**実施項目:** 下のリストの全行を一字一句変えずに出力してください。画像は出力に含めないでください。

**収集データ:**

▼

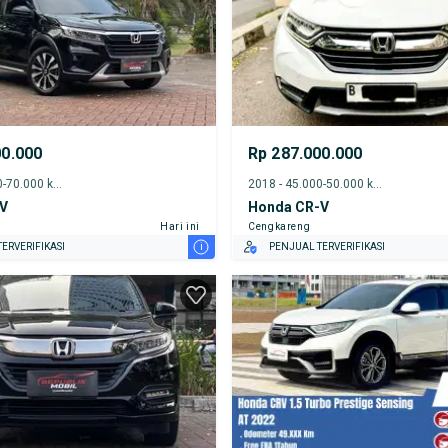
00.000
Rp 287.000.000
2022 - 65.000-70.000 km
2018 - 45.000-50.000 km
V
Honda CR-V
Hari ini
Cengkareng
i
ERVERIFIKASI
PENJUAL TERVERIFIKASI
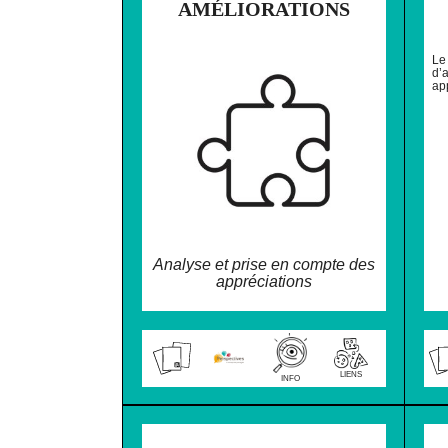
AMÉLIORATIONS
Le
d’a
ap
Analyse et prise en compte des
appréciations
LIENS
INFO
❌ NE PAS IMPR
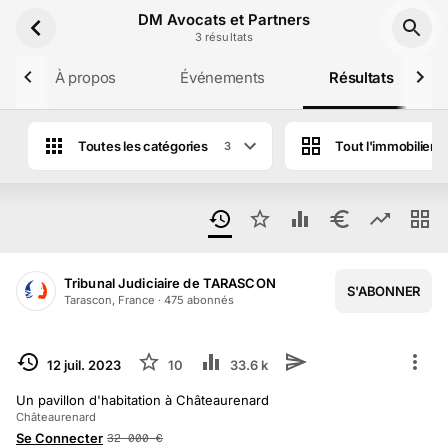
Aller au contenu principal
DM Avocats et Partners
3
résultat
s
À propos
Événements
Résultats
Toutes les catégories
Tout l'immobilier
3
Résultats des ventes aux enchères de DM
Tribunal Judiciaire de TARASCON
S'ABONNER
Tarascon, France
·
475
abonné
s
TERMINÉ
12 juil. 2023
10
33.6 k
Un pavillon d'habitation à Châteaurenard
Châteaurenard
Se Connecter
32 000
€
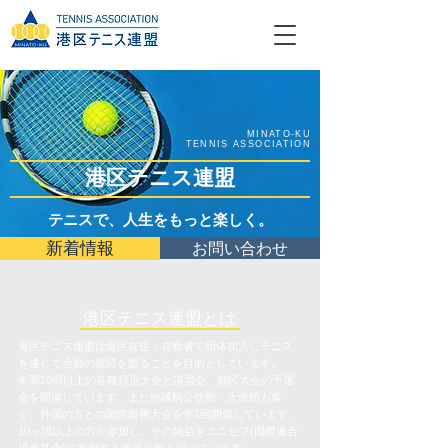
MINATO-KU
TENNIS ASSOCIATION
港区テニス連盟
テニスで、人生をもっと楽しく。
新着情報
お問い合わせ
港区テニス連盟とは
港区テニス連盟は港区在住・在勤者で団体加入しテニス
を通じて会員の親睦を図ることを目的としています。
年間20回以上の各種目別大会と講習会、都民大会の予選
会を開催しています。また地域柄公使館・大使館も多
く、外国の方との国際親善大会を年1回開催しています。
10ヶ国以上の方が参加し、その純益をユニセフ(国際連合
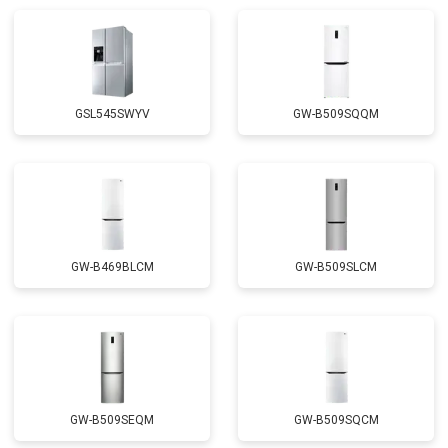
Замена реле
от 2550 ₽
Заказать
Устранение утечки хладагента
от 1900 ₽
Заказать
GSL545SWYV
GW-B509SQQM
GW-B469BLCM
GW-B509SLCM
GW-B509SEQM
GW-B509SQCM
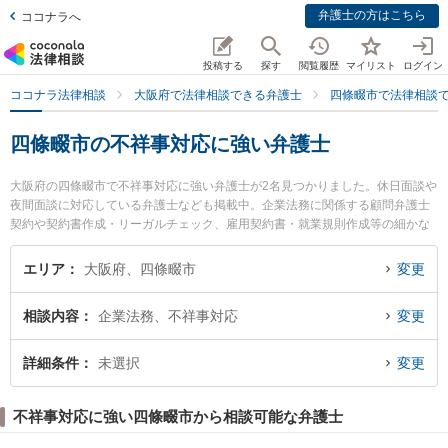
弁護士の方はこちら
ココナラへ
投稿する
探す
閲覧履歴
マイリスト
ログイン
ココナラ法律相談
大阪府で法律相談できる弁護士
四條畷市で法律相談
四條畷市の不祥事対応に強い弁護士
大阪府の四條畷市で不祥事対応に強い弁護士が2名見つかりました。休日面談や
夜間面談に対応している弁護士なども掲載中。企業法務に関係する顧問弁護士
契約や契約書作成・リーガルチェック、雇用契約書・就業規則作成等の細かな
分野での絞り込み検索もでき便利です。特に四條畷法律事務所の豊芦 弘弁護士
やYOU法律事務所の上林 祐詞弁護士のプロフィール情報や弁護士費用、強みな
エリア
大阪府、四條畷市
変更
どが注目されています。『四條畷市で土日や夜間に発生した不祥事対応のトラ
ブルを今すぐに弁護士に相談したい』『不祥事対応のトラブル解決の実績豊富
相談内容
企業法務、不祥事対応
変更
な近くの弁護士を検索したい』『初回相談無料で不祥事対応を法律相談できる
四條畷市内の弁護士に相談予約したい』などでお困りの相談者さんにおすすめ
です。
詳細条件
未選択
変更
不祥事対応に強い四條畷市から相談可能な弁護士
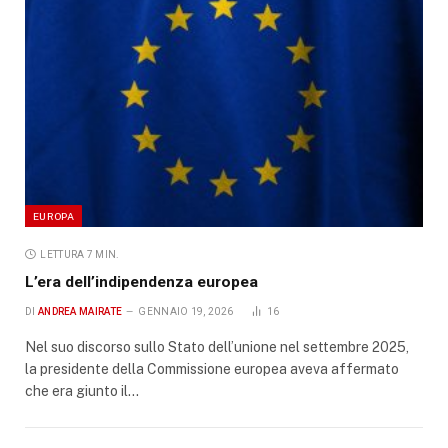
EUROPA
LETTURA 7 MIN.
L’era dell’indipendenza europea
DI
ANDREA MAIRATE
GENNAIO 19, 2026
16
Nel suo discorso sullo Stato dell’unione nel settembre 2025,
la presidente della Commissione europea aveva affermato
che era giunto il…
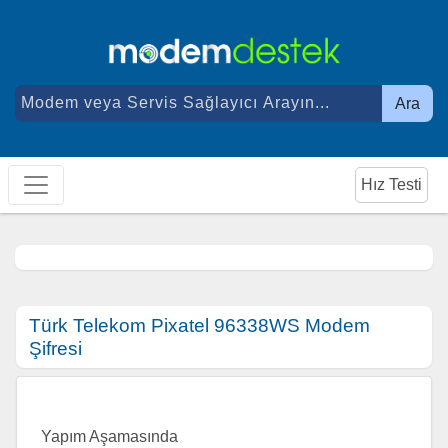
Ara
Hız Testi
Türk Telekom Pixatel 96338WS Modem
Şifresi
Yapım Aşamasında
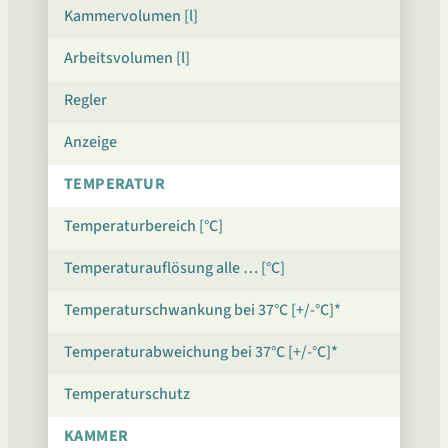
Kammervolumen [l]
Arbeitsvolumen [l]
Regler
Anzeige
TEMPERATUR
Temperaturbereich [°C]
Temperaturauflösung alle … [°C]
Temperaturschwankung bei 37°C [+/-°C]*
Temperaturabweichung bei 37°C [+/-°C]*
Temperaturschutz
KAMMER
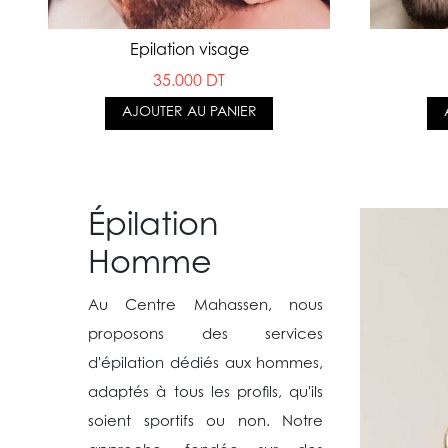
Epilation visage
35.000 DT
AJOUTER AU PANIER
Épilation
Homme
Au Centre Mahassen, nous
proposons des services
d'épilation dédiés aux hommes,
adaptés à tous les profils, qu'ils
soient sportifs ou non. Notre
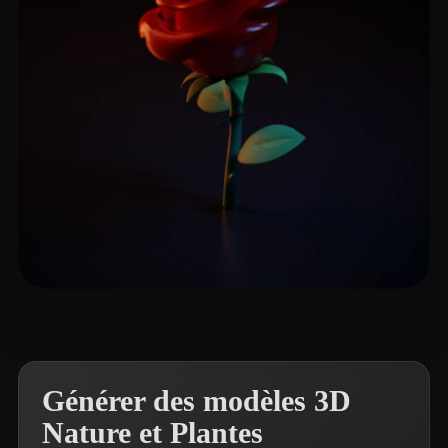
lg
227 likes
Générer des modèles 3D
Nature et Plantes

▲

**演習の出力:**
00.000
Rp 287.000.000
2022 - 65.000-70.000 km
2018 - 45.000-50.000 km
V
Honda CR-V
Hari ini
Cengkareng
i
ERVERIFIKASI
PENJUAL TERVERIFIKASI
AMÉLIORATIONS
Le
d’a
ap
Analyse et prise en compte des
appréciations
LIENS
INFO
❌ NE PAS IMPR
Aller au contenu principal
DM Avocats et Partners
3
résultat
s
À propos
Événements
Résultats
Toutes les catégories
Tout l'immobilier
3
Résultats des ventes aux enchères de DM
Tribunal Judiciaire de TARASCON
S'ABONNER
Tarascon, France
·
475
abonné
s
TERMINÉ
12 juil. 2023
10
33.6 k
Un pavillon d'habitation à Châteaurenard
Châteaurenard
Se Connecter
32 000
€
MINATO-KU
TENNIS ASSOCIATION
港区テニス連盟
テニスで、人生をもっと楽しく。
新着情報
お問い合わせ
港区テニス連盟とは
港区テニス連盟は港区在住・在勤者で団体加入しテニス
を通じて会員の親睦を図ることを目的としています。
年間20回以上の各種目別大会と講習会、都民大会の予選
会を開催しています。また地域柄公使館・大使館も多
く、外国の方との国際親善大会を年1回開催しています。
10ヶ国以上の方が参加し、その純益をユニセフ(国際連合
Замена реле
от 2550 ₽
Заказать
Устранение утечки хладагента
от 1900 ₽
Заказать
GSL545SWYV
GW-B509SQQM
GW-B469BLCM
GW-B509SLCM
GW-B509SEQM
GW-B509SQCM
弁護士の方はこちら
ココナラへ
投稿する
探す
閲覧履歴
マイリスト
ログイン
ココナラ法律相談
大阪府で法律相談できる弁護士
四條畷市で法律相談
四條畷市の不祥事対応に強い弁護士
大阪府の四條畷市で不祥事対応に強い弁護士が2名見つかりました。休日面談や
夜間面談に対応している弁護士なども掲載中。企業法務に関係する顧問弁護士
契約や契約書作成・リーガルチェック、雇用契約書・就業規則作成等の細かな
分野での絞り込み検索もでき便利です。特に四條畷法律事務所の豊芦 弘弁護士
やYOU法律事務所の上林 祐詞弁護士のプロフィール情報や弁護士費用、強みな
エリア
大阪府、四條畷市
変更
どが注目されています。『四條畷市で土日や夜間に発生した不祥事対応のトラ
ブルを今すぐに弁護士に相談したい』『不祥事対応のトラブル解決の実績豊富
相談内容
企業法務、不祥事対応
変更
な近くの弁護士を検索したい』『初回相談無料で不祥事対応を法律相談できる
四條畷市内の弁護士に相談予約したい』などでお困りの相談者さんにおすすめ
です。
詳細条件
未選択
変更
不祥事対応に強い四條畷市から相談可能な弁護士
EUROPA
LETTURA 7 MIN.
L’era dell’indipendenza europea
DI
ANDREA MAIRATE
GENNAIO 19, 2026
16
Nel suo discorso sullo Stato dell’unione nel settembre 2025,
la presidente della Commissione europea aveva affermato
che era giunto il…
Ara
Hız Testi
Türk Telekom Pixatel 96338WS Modem
Şifresi
Yapım Aşamasında
Kammervolumen [l]
Arbeitsvolumen [l]
Regler
Anzeige
TEMPERATUR
Temperaturbereich [°C]
Temperaturauflösung alle … [°C]
Temperaturschwankung bei 37°C [+/-°C]*
Temperaturabweichung bei 37°C [+/-°C]*
Temperaturschutz
KAMMER
Epilation visage
35.000 DT
AJOUTER AU PANIER
Épilation
Homme
Au Centre Mahassen, nous
proposons des services
d'épilation dédiés aux hommes,
adaptés à tous les profils, qu'ils
soient sportifs ou non. Notre
lg
227 likes
Générer des modèles 3D
Nature et Plantes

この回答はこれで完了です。